Sonunda mum olan 8 kelime var. MUM ile biten kelimeler listesini inceleyerek aradığınız kelimeleri bulabilirsiniz. Türkçe araştırmalarınızda, scrabble oyununda bu kelimeleri kullanabilirsiniz. Ayrıca İçinde mum olan kelimeler listesine ya da başında mum olan kelimeler listesine gözatmak isteyebilirsiniz. Ayrıca şunu da deneyebilirsiniz, işlerinizi kolaylaştıracak bir kelime bulucu : Kelime bulma makinesi

Harf Sayısına Göre Kelimeler

8 Harfli Kelimeler

ALELUMUM, MAKSİMUM

7 Harfli Kelimeler

BİLUMUM, MİNİMUM, OPTİMUM

6 Harfli Kelimeler

MAĞMUM

4 Harfli Kelimeler

UMUM

3 Harfli Kelimeler

MUM


Kelime bulma makinesi

Daha kapsamlı sonuç için lütfen kelime bulma makinesini kullanın.

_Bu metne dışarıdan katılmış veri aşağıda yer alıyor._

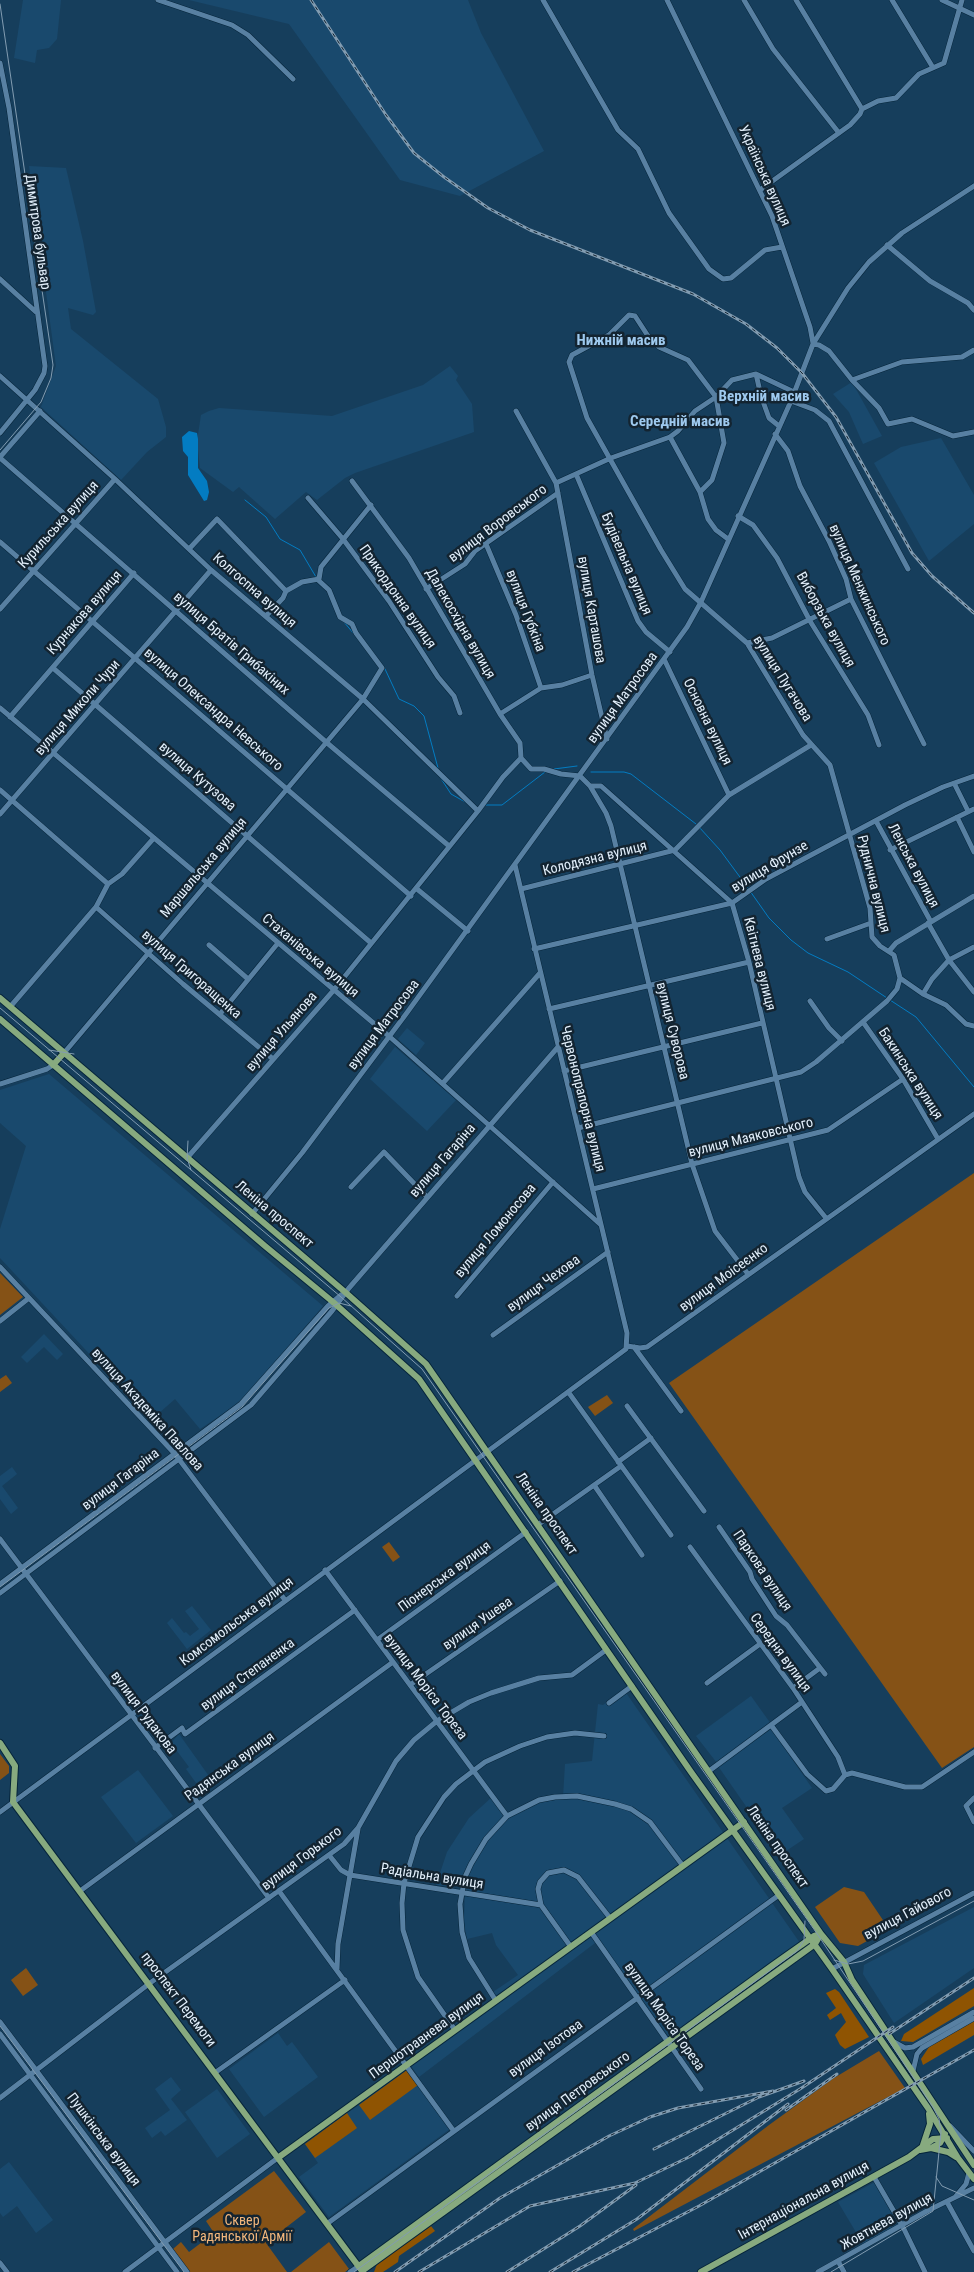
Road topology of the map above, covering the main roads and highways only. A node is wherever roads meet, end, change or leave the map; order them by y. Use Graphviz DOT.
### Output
graph roads {
  1 [pos="0,998"];
  2 [pos="0,1019"];
  3 [pos="64,1053"];
  4 [pos="53,1065"];
  5 [pos="0,1743"];
  6 [pos="744,1822"];
  7 [pos="734,1831"];
  8 [pos="821,1934"];
  9 [pos="813,1942"];
  10 [pos="928,2108"];
  11 [pos="945,2122"];
  12 [pos="944,2137"];
  13 [pos="959,2144"];
  14 [pos="931,2148"];
  15 [pos="919,2150"];
  16 [pos="279,2157"];
  17 [pos="958,2158"];
  18 [pos="974,2165"];
  19 [pos="972,2176"];
  20 [pos="361,2269"];
  21 [pos="701,2272"];
  1 -- 3 [label="main road, Леніна проспект"];
  2 -- 4 [label="main road, Леніна проспект"];
  3 -- 4 [label="main road"];
  3 -- 6 [label="main road, Леніна проспект"];
  4 -- 7 [label="main road, Леніна проспект"];
  5 -- 16 [label="main road, проспект Перемоги"];
  6 -- 7 [label="main road, Першотравнева вулиця"];
  6 -- 8 [label="main road, Леніна проспект"];
  7 -- 9 [label="main road, Леніна проспект"];
  7 -- 16 [label="main road, Першотравнева вулиця"];
  8 -- 9 [label="main road, вулиця Петровського"];
  8 -- 11 [label="main road, Леніна проспект"];
  9 -- 10 [label="main road, Леніна проспект"];
  9 -- 20 [label="main road, вулиця Петровського"];
  10 -- 12 [label="main road, Леніна проспект"];
  10 -- 15 [label="main road"];
  11 -- 12 [label="main road"];
  11 -- 13 [label="main road, Леніна проспект"];
  12 -- 13 [label="main road"];
  12 -- 14 [label="main road"];
  12 -- 15 [label="main road, Інтернаціональна вулиця"];
  12 -- 17 [label="main road, Леніна проспект"];
  13 -- 18 [label="main road, Леніна проспект"];
  14 -- 15 [label="main road, Інтернаціональна вулиця"];
  14 -- 17 [label="main road, Інтернаціональна вулиця"];
  15 -- 21 [label="main road, Інтернаціональна вулиця"];
  16 -- 20 [label="main road, проспект Перемоги"];
  17 -- 19 [label="main road, Леніна проспект"];
}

Bazı kelimelerin anlamları (Kaynak : TDK)

MAKSİMUM

Kelime Kökeni : Fransızca

  1. En çok, en büyük, en yüksek (derece, nicelik), azami, maksimal
  2. Değişebilen bir niceliğin varabileceği en yüksek olan (sınır), azami, maksimal

ALELUMUM

Kelime Kökeni : Arapça

  1. [zarf] Genel olarak, genellikle

OPTİMUM

Kelime Kökeni : Fransızca

  1. [sıfat] En elverişli, en iyi olan, optimal

MİNİMUM

Kelime Kökeni : Fransızca

  1. [sıfat] En az, en küçük (derece, nicelik)
  2. Değişken bir niceliğin inebileceği en alt olan (sınır), asgari, minimal

BİLUMUM

Kelime Kökeni : Arapça

  1. [sıfat] Bütün, hep, kamu, ... -in hepsi
    • "Bu tebligat Anadolu ve Rumeli'de bulunan bilumum ordu ve kolordu kumandanlarına tebliğ olunmuştur." (Atatürk)

MAĞMUM

Kelime Kökeni : Arapça

  1. [sıfat] Gamlı
    • "Otobüsün içi, bizimkilerin mağmum kalplerinden, mağmum bakışlarından bin kez iyi." (Adalet Ağaoğlu)
  2. Sıkıcı, kapanık (hava)

UMUM

Kelime Kökeni : Arapça

  1. [sıfat] Bütün, tüm, kamu
    • "Onun umum kumandanlığı, boş çöller içinde bedevi şeyhlerine verilen fahri paşalıklar gibi bir şey idi." (Falih Rıfkı Atay)
  2. [zamir] Herkes, halk, ahali
    • "Üçü de kısa bir boyun kırışıyla umumu selamladılar." (Peyami Safa)

MUM

Kelime Kökeni : Farsça

  1. [isim] Bir fitilin üzerine erimiş bal mumu, içyağı, stearik asit veya parafin dökülüp genellikle silindir biçiminde dondurulan ince, uzun aydınlatma aracı
    • "Kandil geceleri bu velilerin yerleri mumlarla donanırdı." (Yahya Kemal Beyatlı)
    • "Öteki çocuklar mum kesilmişler, sahte bir sessizlikle birer disiplin modeli olmuşlardı." (Çetin Altan)
    • "Kısacası, böyle bir komşuyu mumla arasa bulamayacaktır." (Tarık Buğra)
  2. Bal mumu
    • "O bu işe çoktan mum olmuştur ama kendini naza çekiyor."
  3. Işık şiddeti birimi, kandela
  4. Bazı böcekler ve bitkiler tarafından salgılanan, böceklerin deri ve tüylerini, bitkilerin yüzeyini kaplayarak koruyucu görev yapan, içinde serbest yağ asitleri, alkoller ve doymuş hidrokarbonlar bulunan esterler
    • "En bilinen mum, arıların yaptığı bal mumudur."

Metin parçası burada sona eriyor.